Fortunately your grandmother recovers but the doctors find bruising on her legs, consistent with the robot running into them. Not surprisingly you want to know what happened: did the robot cause the accident? Or maybe it didn’t but made matters worse, and why did it fail to raise the alarm?

Although this is a fictional scenario it could happen today. If it did you would be totally reliant on the goodwill of the robot manufacturer to discover what went wrong. Even then you might not get the answers you seek; it’s entirely possible the robot and the company that made it are just not equipped with the tools and processes to undertake an investigation.

Right now there are no established processes for robot accident investigation. 

Of course accidents happen, and that’s just as true for robots as any other machinery [1].

Finding statistics is tough. But this web page shows serious accidents with industrial robots in the US since the mid 1980s. Driverless car fatalities of course make the headlines. There have been five (that we know about) since 2016. But we have next to no data on accidents in human robot interaction (HRI); that is for robots designed to interact directly with humans. Here is one – a security robot – that happened to be reported.

But a Responsible Roboticist must be interested in all accidents, whether serious or not. We should also be very interested in near misses; these are taken very seriously in aviation [2], and there is good evidence that reporting near misses improves safety.

So I am very excited to introduce our 5-year EPSRC funded project RoboTIPS – responsible robots for the digital economy. Led by Professor Marina Jirotka at the University of Oxford, we believe RoboTIPS to be the first project with the aim of systematically studying the question of how to investigate accidents with social robots.

So what are we doing in RoboTIPS..?

First we will look at the technology needed to support accident investigation.
========
EXERCISE GOAL =>
Copy the passage on robot accident investigation word for word, from "So I am very" up to and including "support accident investigation.".

(Records from a collection)
========
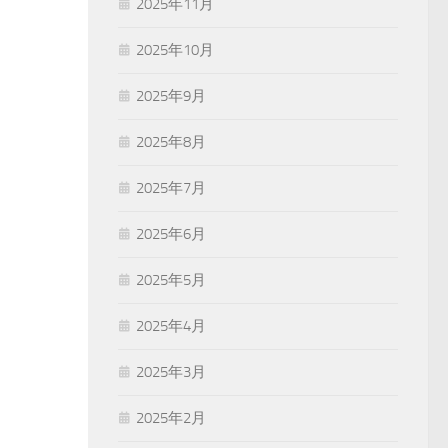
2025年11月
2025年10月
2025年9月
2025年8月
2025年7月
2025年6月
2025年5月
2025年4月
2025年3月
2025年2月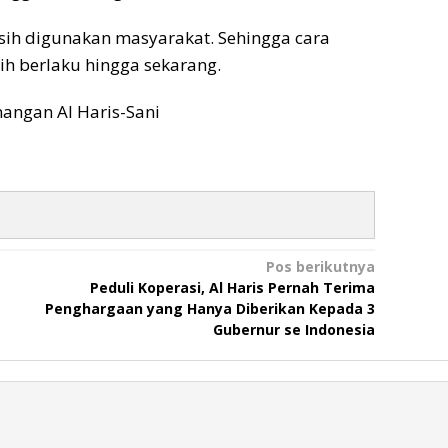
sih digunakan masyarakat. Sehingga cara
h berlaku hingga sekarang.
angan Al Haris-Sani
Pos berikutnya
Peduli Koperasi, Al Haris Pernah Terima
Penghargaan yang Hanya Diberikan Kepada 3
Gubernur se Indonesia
========
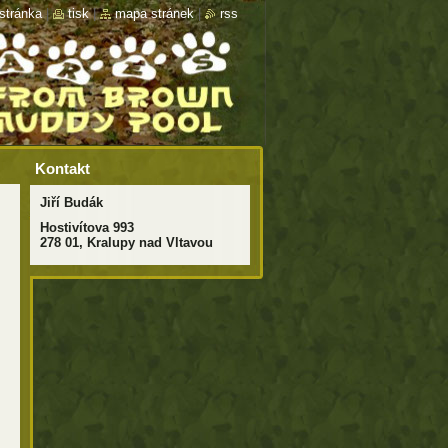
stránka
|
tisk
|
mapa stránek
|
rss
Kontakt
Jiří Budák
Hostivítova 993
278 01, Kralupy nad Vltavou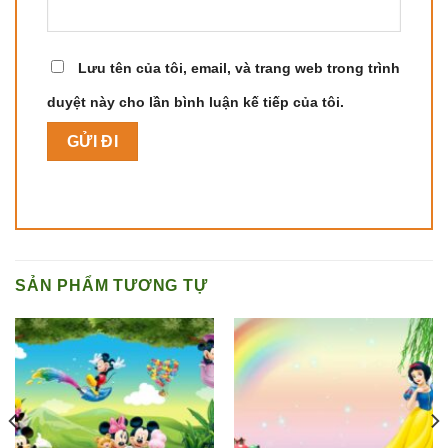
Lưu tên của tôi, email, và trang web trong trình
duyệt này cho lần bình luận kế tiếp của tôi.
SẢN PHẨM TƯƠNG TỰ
========
YOUR SOLUTION =>
So I am very excited to introduce our 5-year EPSRC funded project RoboTIPS – responsible robots for the digital economy. Led by Professor Marina Jirotka at the University of Oxford, we believe RoboTIPS to be the first project with the aim of systematically studying the question of how to investigate accidents with social robots.

So what are we doing in RoboTIPS..?

First we will look at the technology needed to support accident investigation.